A twist or two on the negroni

A Negroni on the bar of  Lamaro's Bodega in South Melbourne.
A Negroni on the bar of Lamaro's Bodega in South Melbourne. Photo: Wayne Taylor

Anybody arguing the case for intelligent design might like to put forward the negroni as Exhibit A. Such is the perfection of this three-ingredient cocktail - its thrilling balance of bitter and sweet, its sensuously dark rosy hue, its equal appeal to strong women and strong men, its ability to cling to shreds of its innate urbanity, even when served in a plastic cup - that you would question whether it could have been brought into being by a mere mortal.

And you would be right to ask the question, because one of the many brilliant things about the negroni is that it has a super-cool story.

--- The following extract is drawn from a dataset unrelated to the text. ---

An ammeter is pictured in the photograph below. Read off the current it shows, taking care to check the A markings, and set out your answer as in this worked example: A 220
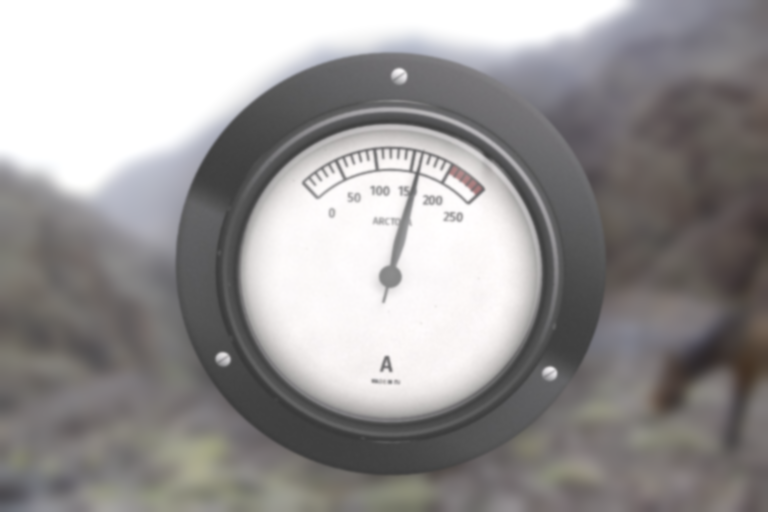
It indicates A 160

The story is that, in 1919, Count Negroni walked into his favourite bar in Florence. He was in the mood for something along the lines of an Americano (Campari, sweet vermouth and soda water), but needed something with more of a kick. The bartender obliged, substituting the soda water for gin and soon Firenze barflies were requesting ''an Americano in the style of Negroni''.

Thrilling balance: The negroni has a super-cool backstory.
Thrilling balance: The negroni has a super-cool backstory. 

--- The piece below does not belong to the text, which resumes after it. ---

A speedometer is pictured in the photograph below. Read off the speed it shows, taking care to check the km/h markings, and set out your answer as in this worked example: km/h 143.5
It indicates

That our man Negroni also spent time in America, working as a cowboy and rodeo rider, just adds to the negroni's allure and secures its place in the cocktail high firmament.

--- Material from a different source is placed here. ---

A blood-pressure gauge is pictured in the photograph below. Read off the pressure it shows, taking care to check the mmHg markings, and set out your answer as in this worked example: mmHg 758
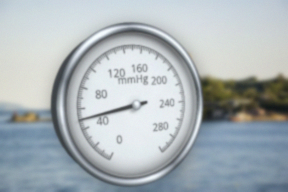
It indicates mmHg 50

Purists would have you believe there's only one way to make a negroni - equal parts gin, Campari and Italian vermouth, stirred over ice (no shaking!), then strained into a chilled glass and garnished with a twist of orange.

Still, such is the strength of this drink, the heady, knee-weakening love story between the botanically aromatic gin and the bitter, cartoon-red Campari, that it can handle a bit of rough and tumble. Ice, for starters. Nothing will be lost and, in summer, plenty will be gained.

Swap up the gin. There has never been a better time to experiment with the botanicals as gin fever sweeps the drinking world. There are also various substitutes for the vermouth - darker, more bitter liqueurs, such as Punt e Mes, Cynar, Averna and Montenegro that add a stronger, more adult allure to the mix.

There is some silly talk about tequila negronis and vodka negronis, but they should just accept that they are not negronis and go and find their own names.

Some things are not negotiable. Just ask the count.